▶ **EXERCISE**
Exclude images and print all the records verbatim.

Human pose images with coordinates
┌──
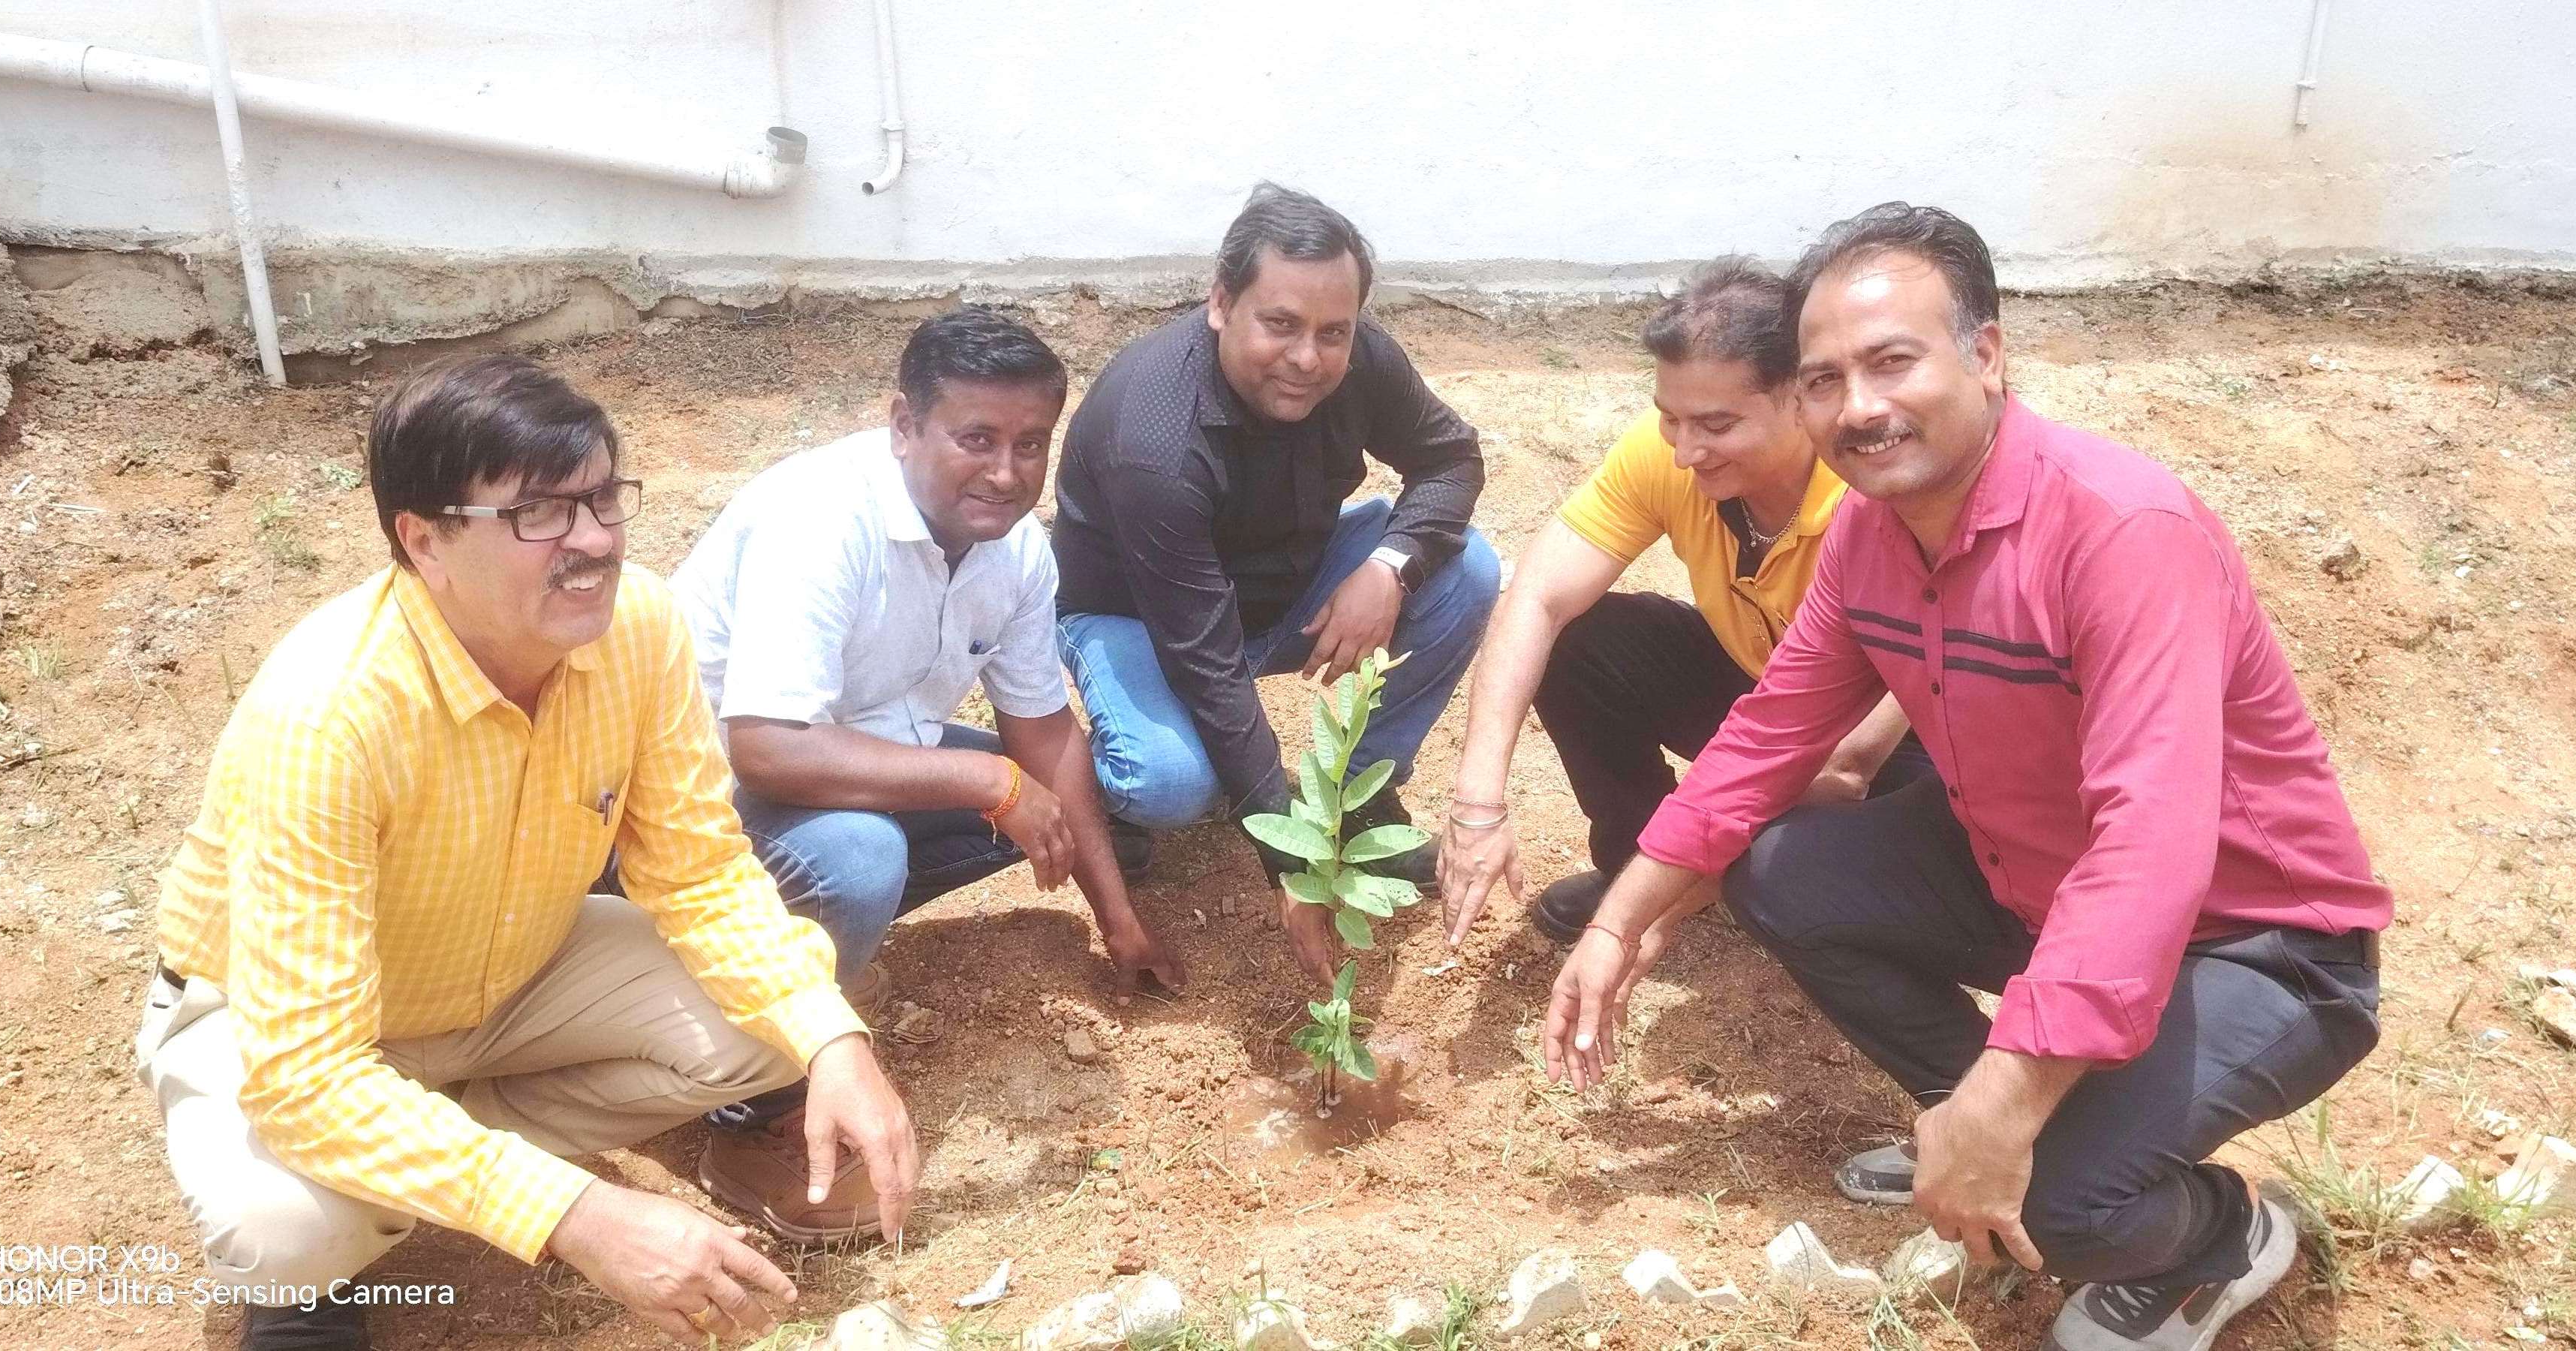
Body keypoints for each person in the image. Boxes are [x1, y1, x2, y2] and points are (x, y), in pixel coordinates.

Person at [1542, 204, 2389, 1351]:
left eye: (1892, 361)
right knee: (1783, 872)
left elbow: (2149, 846)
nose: (1858, 406)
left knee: (2061, 1206)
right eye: (1823, 379)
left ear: (1985, 354)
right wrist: (1620, 920)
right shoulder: (1871, 535)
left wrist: (2008, 1103)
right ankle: (1977, 1132)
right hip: (2034, 881)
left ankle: (2221, 1236)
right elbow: (1764, 742)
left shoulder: (2119, 531)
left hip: (2252, 940)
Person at [139, 355, 918, 1351]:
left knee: (783, 1023)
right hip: (283, 1017)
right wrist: (577, 1213)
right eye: (538, 513)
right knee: (286, 1234)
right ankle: (338, 1251)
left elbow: (701, 872)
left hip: (513, 969)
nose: (591, 540)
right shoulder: (326, 716)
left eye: (601, 499)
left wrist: (834, 1043)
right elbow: (303, 1071)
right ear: (425, 540)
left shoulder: (638, 627)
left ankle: (423, 1154)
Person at [670, 306, 1186, 1038]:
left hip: (849, 751)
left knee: (1049, 797)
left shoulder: (1016, 549)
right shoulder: (820, 520)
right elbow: (767, 750)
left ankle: (811, 932)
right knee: (862, 857)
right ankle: (771, 1054)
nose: (1005, 474)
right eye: (976, 439)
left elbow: (1043, 732)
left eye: (1030, 444)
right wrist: (986, 782)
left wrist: (1117, 918)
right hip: (699, 804)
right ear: (903, 426)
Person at [1053, 182, 1500, 982]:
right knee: (1169, 785)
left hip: (1283, 585)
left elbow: (1449, 460)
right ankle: (1102, 793)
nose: (1307, 359)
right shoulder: (1153, 439)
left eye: (1334, 332)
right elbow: (1205, 662)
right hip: (1141, 618)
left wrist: (1388, 568)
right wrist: (1288, 860)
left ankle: (1356, 798)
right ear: (1221, 302)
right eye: (1281, 324)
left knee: (1465, 568)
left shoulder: (1362, 361)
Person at [1431, 257, 1907, 946]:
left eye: (1716, 424)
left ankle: (1711, 884)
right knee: (1581, 640)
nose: (1686, 451)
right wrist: (1477, 803)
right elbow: (1537, 596)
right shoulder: (1667, 456)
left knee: (1800, 882)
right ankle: (1636, 859)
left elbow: (1844, 764)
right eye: (1670, 418)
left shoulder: (1875, 497)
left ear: (1803, 396)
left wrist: (1652, 902)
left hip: (1901, 738)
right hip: (1766, 691)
└──
▶ **COMPLETED EXERCISE**
Body keypoints for each person in the image. Boxes are [x1, y1, x2, y2] and points are (x, y), in pixel coordinates.

Person at [1542, 204, 2389, 1351]:
left eye: (1892, 361)
right knee: (1783, 872)
left elbow: (2149, 846)
nose: (1858, 406)
left knee: (2061, 1206)
right eye: (1823, 379)
left ear: (1985, 354)
right wrist: (1620, 920)
right shoulder: (1871, 535)
left wrist: (2008, 1103)
right ankle: (1977, 1132)
right hip: (2034, 881)
left ankle: (2221, 1236)
right elbow: (1764, 742)
left shoulder: (2119, 531)
left hip: (2252, 940)
Person at [139, 355, 918, 1351]:
left knee: (783, 1023)
right hip: (283, 1017)
right wrist: (577, 1213)
right eye: (538, 513)
right knee: (286, 1234)
right ankle: (338, 1251)
left elbow: (701, 872)
left hip: (513, 969)
nose: (591, 540)
right shoulder: (326, 716)
left eye: (601, 499)
left wrist: (834, 1043)
right elbow: (303, 1071)
right ear: (425, 540)
left shoulder: (638, 627)
left ankle: (423, 1154)
Person at [670, 306, 1186, 1038]:
left hip: (849, 751)
left knee: (1049, 797)
left shoulder: (1016, 549)
right shoulder: (820, 520)
right elbow: (767, 750)
left ankle: (811, 932)
right knee: (862, 857)
right ankle: (771, 1054)
nose: (1005, 474)
right eye: (976, 439)
left elbow: (1043, 732)
left eye: (1030, 444)
right wrist: (986, 782)
left wrist: (1117, 918)
right hip: (699, 804)
right ear: (903, 426)
Person at [1053, 182, 1500, 982]:
right knee: (1169, 785)
left hip: (1283, 585)
left elbow: (1449, 460)
right ankle: (1102, 793)
nose: (1307, 359)
right shoulder: (1153, 439)
left eye: (1334, 332)
right elbow: (1205, 662)
right hip: (1141, 618)
left wrist: (1388, 568)
right wrist: (1288, 860)
left ankle: (1356, 798)
right ear: (1221, 302)
right eye: (1281, 324)
left knee: (1465, 568)
left shoulder: (1362, 361)
Person at [1431, 257, 1907, 946]:
left eye: (1716, 424)
left ankle: (1711, 884)
right knee: (1581, 640)
nose: (1686, 451)
right wrist: (1477, 803)
right elbow: (1537, 596)
right shoulder: (1667, 456)
left knee: (1800, 882)
right ankle: (1636, 859)
left elbow: (1844, 764)
right eye: (1670, 418)
left shoulder: (1875, 497)
left ear: (1803, 396)
left wrist: (1652, 902)
left hip: (1901, 738)
right hip: (1766, 691)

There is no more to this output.